■ **CONSIGNE 1**:
Recopiez mot pour mot le passage du texte sur Contes de juillet allant de « Si Contes de » jusqu'à « apprennent à se voir. ».
■ **CONSIGNE 2**:
Dans le texte sur Contes de juillet, avec qui Hanne danse-t-elle au moment où le sens du récit s'inverse ?
━━━ TEXTE ━━━
Si Contes de juillet s’entend au pluriel, c’est à la manière des Contes des quatre saisons d’Éric Rohmer, c’est à dire dans une composition musicale qui ne se réduit pas qu’à une somme d’histoires délivrant leur petite mélodie morale mais celle qui se donne plutôt comme un croisement malicieux des récits d’un seul recueil. L’Amie du dimanche et Hanne et la fête nationale ne sont donc pas deux courts-métrages mais deux mouvements narratifs d’un unique long-métrage. Ils ont leur unité propre mais leurs sens en commun. Ils sont deux miroirs qui se renvoient des histoires en reflet ; les ressemblances s’y découvrent à l’envers. L’Amie du dimanche : se séparer pour mieux se retrouver. Hanne et la fête nationale : se lier pour mieux se séparer. Au fond de la cornée, une image est toujours à l’envers. Ces deux contes se toisent en chiens de faïence et en amis ; ainsi ils apprennent à se voir.
La façon aléatoire dont les histoires des personnages s’enchaînent dans les deux récits dessinent tout d’abord des parcours d’amitié et d’amour en errance et en perpétuelle recomposition. Dans L’Amie du dimanche, Miléna et Lucie c’est d’abord l’histoire d’une amitié en apprentissage avec tous les balbutiements qui vont avec. Il leur faut vivre des histoires en parallèle par le biais d’un deuxième homme – plus précisément les hommes secondaires d’histoires secondaires – pour renforcer leur histoire commune, celle qui s’écrit de l’aube au crépuscule à la base de loisirs de Cergy (le personnage principal à la sève magique de L’île au trésor du même Guillaume Brac). De ces deux histoires quasi théâtrales naît le plaisir du jeu. Miléna est embarquée dans une histoire de marivaudage grotesque qui tombe à l’eau ; Lucie dans un récit chevaleresque en compagnie d’un chevalier des bois de banlieue. Les deux amies se retrouvent par hasard à la fin, miment chacune leur récit d’aventure et décident d’arpenter la même route. Dans Hanne et la fête nationale, Hanne entraîne dans son pas vif des histoires sitôt débutées sitôt achevées. Ces histoires sont des courses qu’elle a tôt fait d’arrêter, plus ou moins de son gré : Andrea qui se masturbe sur elle et la poursuit dans les couloirs ; son copain norvégien qu’elle fait taire sur Skype d’une fermeture de clapet d’ordinateur ; Roman qui la suit durant le défilé du 14 juillet mais qui se fera arrêter par le coup de poing impulsif d’Andrea. Lorsqu’elle danse avec Sipan le pompier, le sens du récit s’inverse : c’est enfin lui qui entraîne le pas et elle qui se laisse guider. Mais quand la danse s’arrête, la solitude revient.
━━━ LIGNES PRÉSENTÉES ━━━
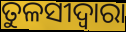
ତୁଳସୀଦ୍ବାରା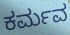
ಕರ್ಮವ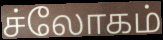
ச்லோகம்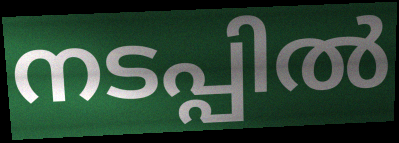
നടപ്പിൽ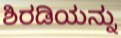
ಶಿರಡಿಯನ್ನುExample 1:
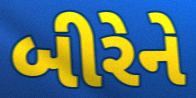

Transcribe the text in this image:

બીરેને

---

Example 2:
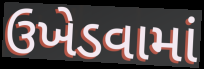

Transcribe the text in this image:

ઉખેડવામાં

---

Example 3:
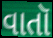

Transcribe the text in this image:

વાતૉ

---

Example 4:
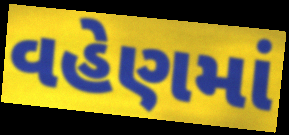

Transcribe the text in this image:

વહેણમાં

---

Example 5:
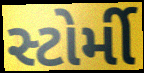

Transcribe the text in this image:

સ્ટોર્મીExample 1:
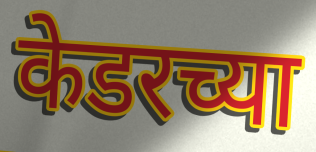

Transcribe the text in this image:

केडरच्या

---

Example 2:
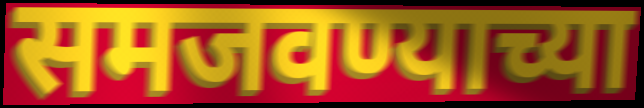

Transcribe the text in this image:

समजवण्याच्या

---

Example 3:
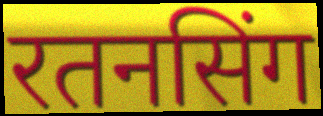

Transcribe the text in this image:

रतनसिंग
━━━
━━━ LIGNES PRÉSENTÉES ━━━
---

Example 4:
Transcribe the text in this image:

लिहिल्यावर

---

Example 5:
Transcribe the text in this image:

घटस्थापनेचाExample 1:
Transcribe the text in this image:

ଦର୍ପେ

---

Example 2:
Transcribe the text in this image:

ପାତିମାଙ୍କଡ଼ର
━━━
■ **RÉPONSE 1**:
Si Contes de juillet s’entend au pluriel, c’est à la manière des Contes des quatre saisons d’Éric Rohmer, c’est à dire dans une composition musicale qui ne se réduit pas qu’à une somme d’histoires délivrant leur petite mélodie morale mais celle qui se donne plutôt comme un croisement malicieux des récits d’un seul recueil. L’Amie du dimanche et Hanne et la fête nationale ne sont donc pas deux courts-métrages mais deux mouvements narratifs d’un unique long-métrage. Ils ont leur unité propre mais leurs sens en commun. Ils sont deux miroirs qui se renvoient des histoires en reflet ; les ressemblances s’y découvrent à l’envers. L’Amie du dimanche : se séparer pour mieux se retrouver. Hanne et la fête nationale : se lier pour mieux se séparer. Au fond de la cornée, une image est toujours à l’envers. Ces deux contes se toisent en chiens de faïence et en amis ; ainsi ils apprennent à se voir.

■ **RÉPONSE 2**:
Avec Sipan le pompier.